If you’re working in a big group, you’re fighting human nature – (37signals)

April 24th, 2008

If you’re working in a big group, you’re fighting human nature – (37signals)

 

I believe both Apple and Amazon (two companies I respect a lot for their version 1.0s) talk about “two-pizza teams” — that is, keeping the team small enough that it can be fed with two pizzas…If the company that made the iPod believes in a two-pizza team, how can you justify putting 90 people in the room? 

In university, “group projects,” when group size and members are defined by the professor, tend to be defined by a few members, while the rest end up being dead weight. Rather than just be productive, those core members are forced to give roles to the other members that are either minimal in their impact on the project, or face the specter of those useless workers doing a poor job on part of the project.

I see work teams much the same way, and I think 37Signals’ little article underlies this quite nicely — big groups do not enjoy the sum of the group’s intelligence. They are slowed down an innovation and creative thought is stifled, all because the dead-weighters must be included in some way and made to feel like they’re contributing to the project — when they’re actually making it worse. 

2 or 3 dedicated and motivated students is a good size for most school projects, I think, in the same sense that 10 is good for larger business projects. There is simply not enough people to create bullshit roles when you only have a few people to work with — everyone must contribute something substantial to the group.

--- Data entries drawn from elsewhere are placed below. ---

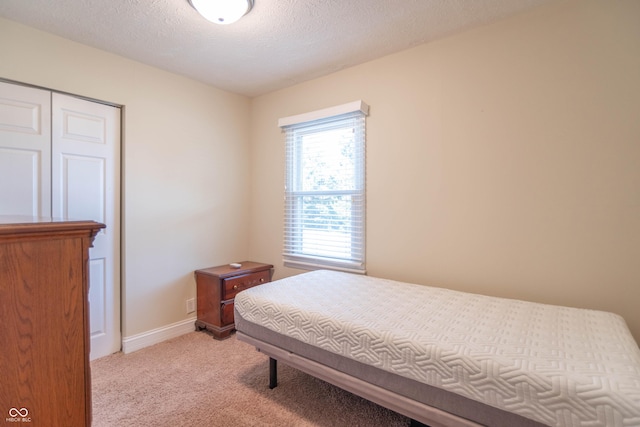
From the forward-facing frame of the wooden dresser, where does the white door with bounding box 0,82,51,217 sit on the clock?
The white door is roughly at 9 o'clock from the wooden dresser.

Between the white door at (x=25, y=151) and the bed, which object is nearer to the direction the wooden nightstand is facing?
the bed

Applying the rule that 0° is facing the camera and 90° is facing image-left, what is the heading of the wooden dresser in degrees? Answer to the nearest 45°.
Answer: approximately 270°

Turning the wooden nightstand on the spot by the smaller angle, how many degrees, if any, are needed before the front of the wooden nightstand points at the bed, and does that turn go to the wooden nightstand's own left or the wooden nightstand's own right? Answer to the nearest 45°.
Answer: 0° — it already faces it

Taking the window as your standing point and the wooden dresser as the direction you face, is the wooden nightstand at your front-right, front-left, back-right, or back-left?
front-right

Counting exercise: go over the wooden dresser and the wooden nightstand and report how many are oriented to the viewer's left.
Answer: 0

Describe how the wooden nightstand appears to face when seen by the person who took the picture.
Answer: facing the viewer and to the right of the viewer

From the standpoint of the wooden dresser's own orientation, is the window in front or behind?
in front

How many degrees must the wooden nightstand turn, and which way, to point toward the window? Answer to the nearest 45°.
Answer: approximately 45° to its left
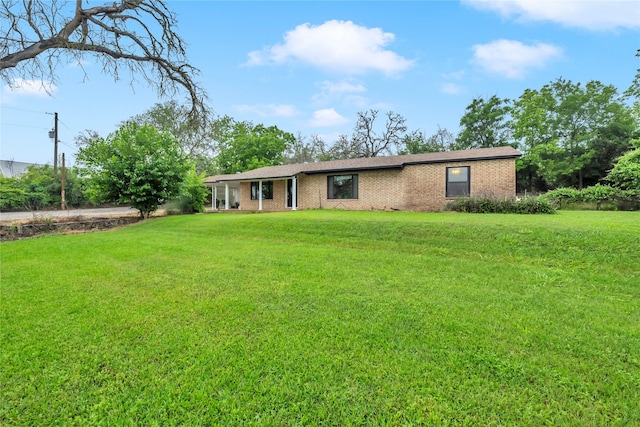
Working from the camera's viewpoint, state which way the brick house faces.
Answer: facing the viewer and to the left of the viewer

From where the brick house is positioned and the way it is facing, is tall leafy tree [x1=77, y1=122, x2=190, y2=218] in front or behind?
in front

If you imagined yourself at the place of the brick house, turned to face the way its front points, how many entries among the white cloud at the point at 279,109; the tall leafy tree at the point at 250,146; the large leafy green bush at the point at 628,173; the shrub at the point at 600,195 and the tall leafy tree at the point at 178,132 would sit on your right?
3

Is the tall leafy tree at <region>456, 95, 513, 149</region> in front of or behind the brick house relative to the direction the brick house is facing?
behind

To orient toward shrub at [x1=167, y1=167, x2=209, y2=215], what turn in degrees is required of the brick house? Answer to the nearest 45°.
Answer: approximately 45° to its right

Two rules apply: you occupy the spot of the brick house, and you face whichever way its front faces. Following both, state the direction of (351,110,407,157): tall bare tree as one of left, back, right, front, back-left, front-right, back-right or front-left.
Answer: back-right

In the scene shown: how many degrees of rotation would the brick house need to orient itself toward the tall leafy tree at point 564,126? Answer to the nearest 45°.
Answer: approximately 180°

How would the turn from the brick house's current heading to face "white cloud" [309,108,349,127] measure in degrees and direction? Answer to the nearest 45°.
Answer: approximately 135° to its right

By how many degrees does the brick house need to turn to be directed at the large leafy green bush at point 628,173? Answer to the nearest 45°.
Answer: approximately 135° to its left
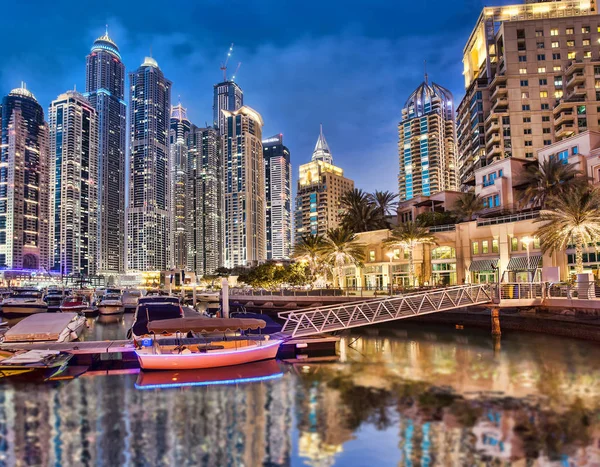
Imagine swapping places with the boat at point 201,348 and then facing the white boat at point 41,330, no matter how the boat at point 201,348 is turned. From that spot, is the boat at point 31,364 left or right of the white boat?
left

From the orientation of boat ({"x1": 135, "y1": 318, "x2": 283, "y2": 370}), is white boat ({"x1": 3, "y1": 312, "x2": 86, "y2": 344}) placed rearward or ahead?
rearward

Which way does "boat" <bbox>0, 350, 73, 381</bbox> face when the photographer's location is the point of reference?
facing to the right of the viewer

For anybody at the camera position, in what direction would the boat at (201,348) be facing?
facing to the right of the viewer

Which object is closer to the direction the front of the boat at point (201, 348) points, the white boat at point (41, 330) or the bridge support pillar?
the bridge support pillar

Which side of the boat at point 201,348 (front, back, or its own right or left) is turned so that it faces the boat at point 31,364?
back

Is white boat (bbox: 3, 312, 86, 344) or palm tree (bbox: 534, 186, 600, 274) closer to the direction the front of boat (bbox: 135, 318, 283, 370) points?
the palm tree

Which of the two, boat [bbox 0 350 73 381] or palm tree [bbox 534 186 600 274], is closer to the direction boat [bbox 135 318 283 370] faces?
the palm tree

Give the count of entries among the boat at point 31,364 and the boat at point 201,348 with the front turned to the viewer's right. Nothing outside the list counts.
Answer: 2
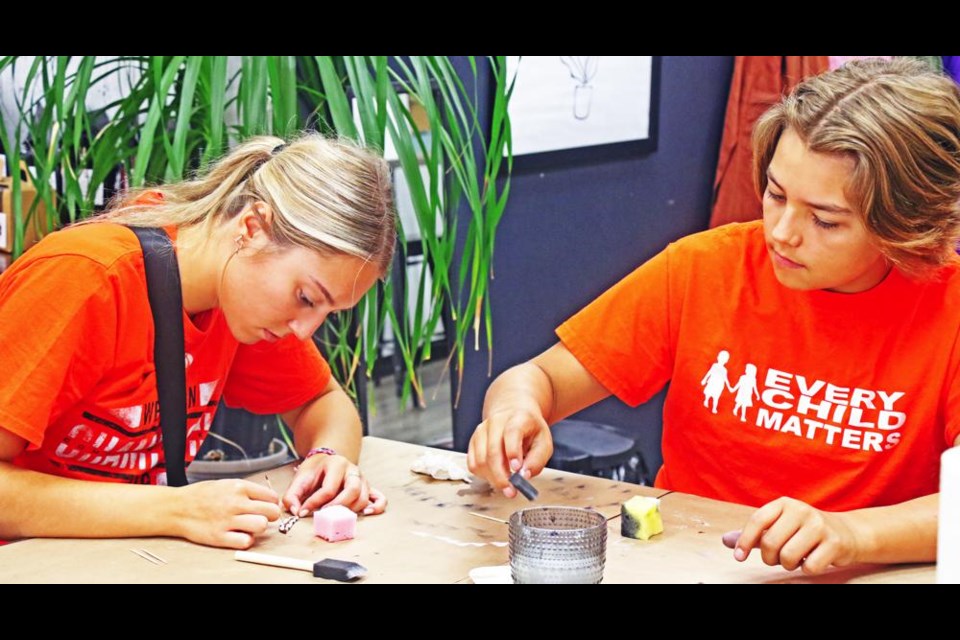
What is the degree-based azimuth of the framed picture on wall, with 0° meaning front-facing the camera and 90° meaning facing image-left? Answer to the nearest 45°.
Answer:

I like relaxing and being lazy as much as any other college student, but I am growing increasingly convinced that taking responsibility for a large portion of a project’s workload is a good thing. It forces you to 1. work hard and not waste any time, 2. to conceptualize and lay out your work so it logically makes sense (which is also why only one person should be responsible for putting together a paper or presentation), and 3. it makes you take responsibility for the project — there’s no screwing around when you’re responsible for at least a third or a half of the project.